Started listening...


----------



## Czech_Mate (Jan 4, 2019)

Listening to part 2of3 now. Thanks for sharing.


----------



## East Cape (Sep 3, 2015)

Czech_Mate said:


> Listening to part 2of3 now. Thanks for sharing.


Hopefully it was worth the time to listen to ya? We did it late at night after I’ve been up all day as I was at the shop 5:30 am that morning. And the podcast by cell I’m sure didn’t make the best audio but I was thankful for what those guys did and the time it took them to prepare.


----------



## Czech_Mate (Jan 4, 2019)

East Cape said:


> Hopefully it was worth the time to listen to ya? We did it late at night after I’ve been up all day as I was at the shop 5:30 am that morning. And the podcast by cell I’m sure didn’t make the best audio but I was thankful for what those guys did and the time it took them to prepare.

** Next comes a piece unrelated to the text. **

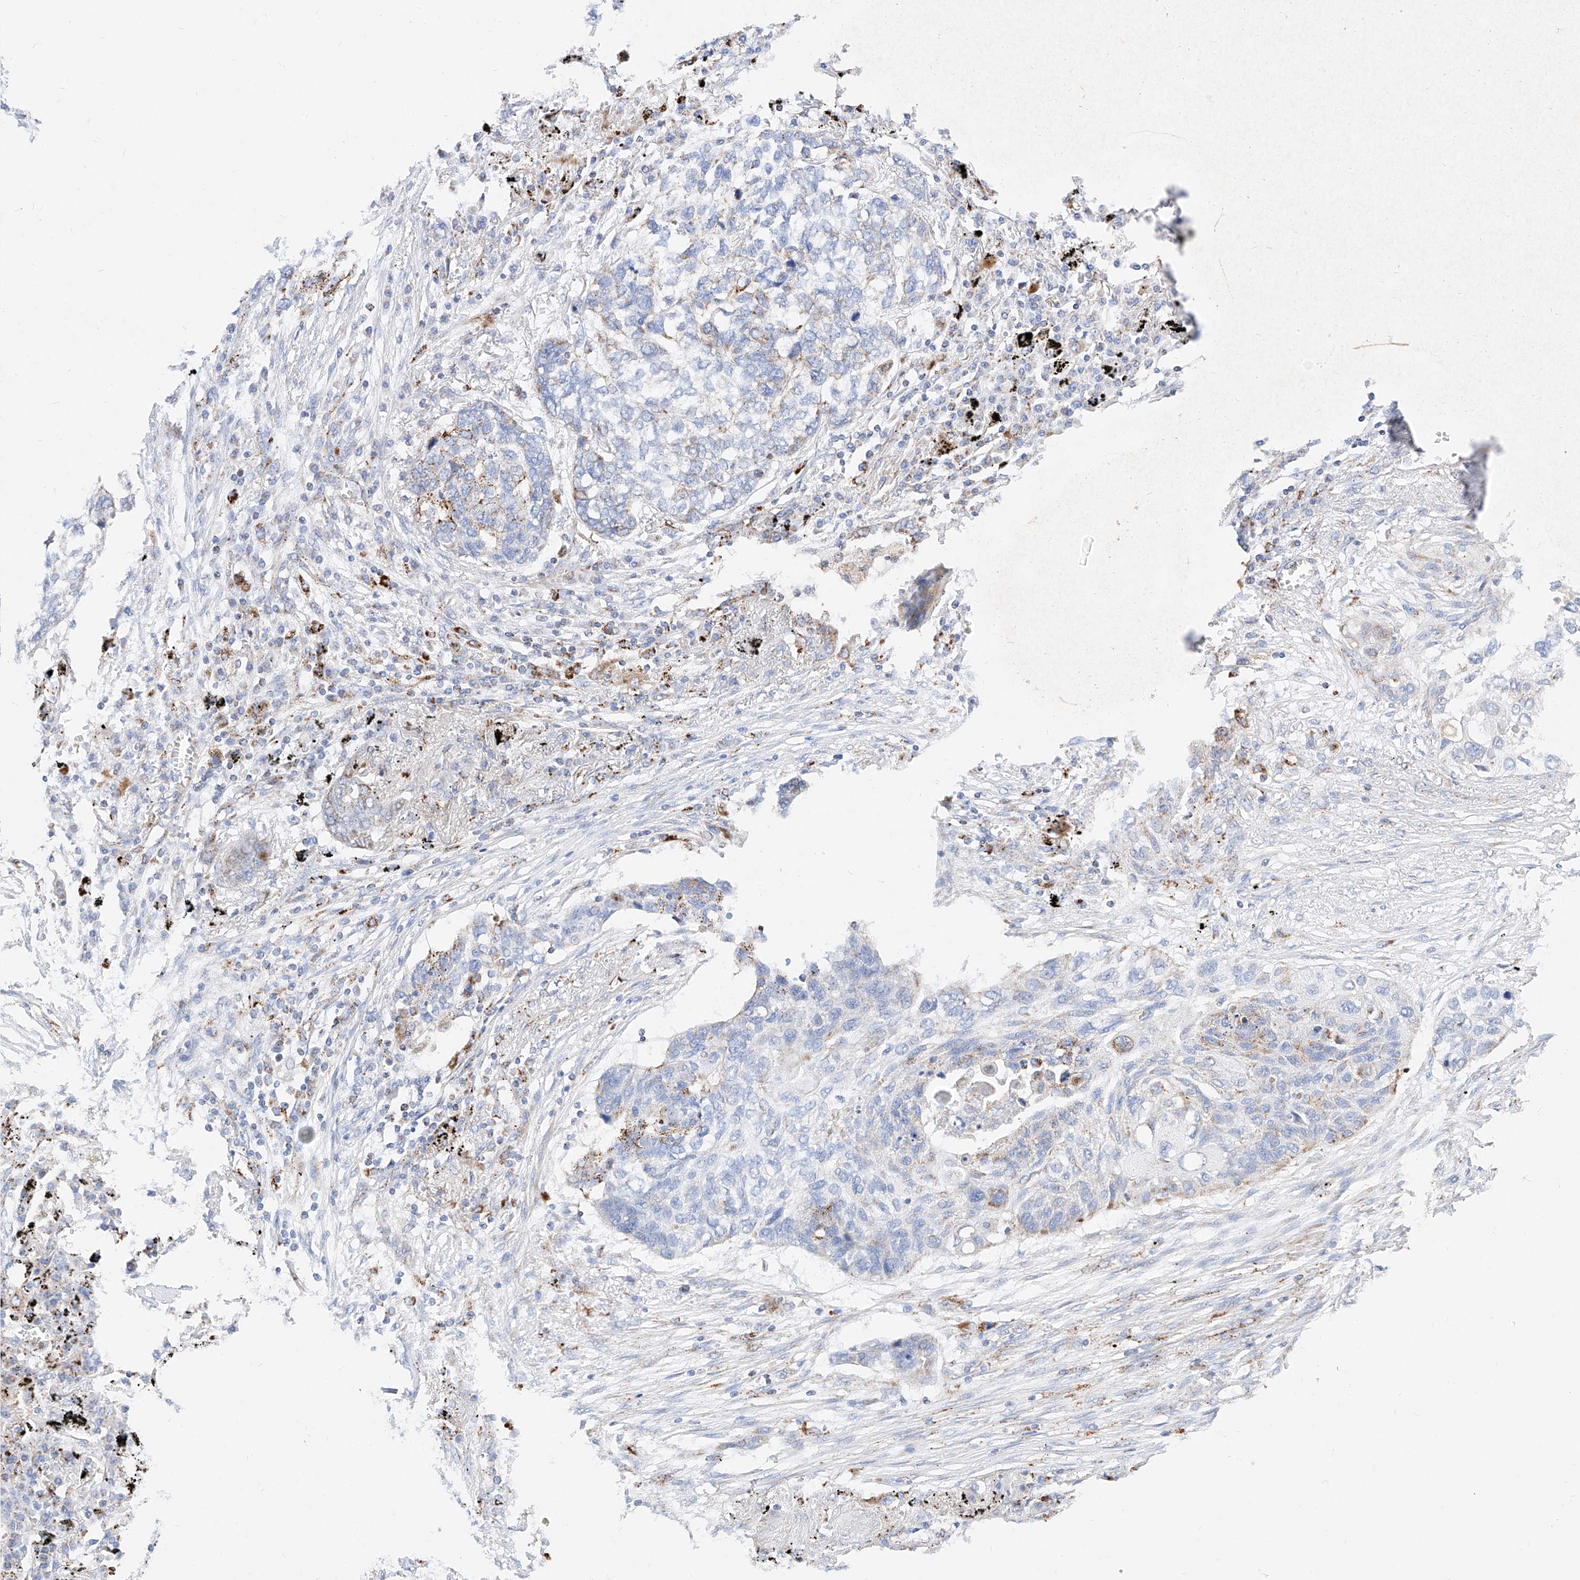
{"staining": {"intensity": "weak", "quantity": "<25%", "location": "cytoplasmic/membranous"}, "tissue": "lung cancer", "cell_type": "Tumor cells", "image_type": "cancer", "snomed": [{"axis": "morphology", "description": "Squamous cell carcinoma, NOS"}, {"axis": "topography", "description": "Lung"}], "caption": "An image of human lung squamous cell carcinoma is negative for staining in tumor cells.", "gene": "C6orf62", "patient": {"sex": "female", "age": 63}}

Yes it was worth it! I liked hearing about the early days of building out of the apartment garage & putting all the money on the line to get ECS started. Or the bet you made with the guy that said his boat drafts 5”. I’m enjoying my 2019 Glide. Keep up the good work.


----------



## Copahee Hound (Dec 21, 2017)

Worth the listen... I am a little biased for the Gladesmen that needs to come out of retirement, but I was hoping to hear more about the rest of the lineup other than just the Evo. I don’t know if it was supposed to be geared to the newly designed Evo or all about East Cape? All I kept hearing from the host sounded like he was trying to build his own Evo through the whole podcast. If there’s going to be a follow up podcast as mentioned, I personally would love to know more about the other models and why you felt they should come to fruition.


----------



## East Cape (Sep 3, 2015)

Copahee Hound said:


> Worth the listen... I am a little biased for the Gladesmen that needs to come out of retirement, but I was hoping to hear more about the rest of the lineup other than just the Evo. I don’t know if it was supposed to be geared to the newly designed Evo or all about East Cape? All I kept hearing from the host sounded like he was trying to build his own Evo through the whole podcast. If there’s going to be a follow up podcast as mentioned, I personally would love to know more about the other models and why you felt they should come to fruition.


should we get a invite again we will do just that. Chat about the company and each model
😎👍🏻


----------



## jay.bush1434 (Dec 27, 2014)

Good podcast. Enjoyed listening to all three episodes. Personally, I liked hearing all about the EVO and especially the X, but I'm biased...


----------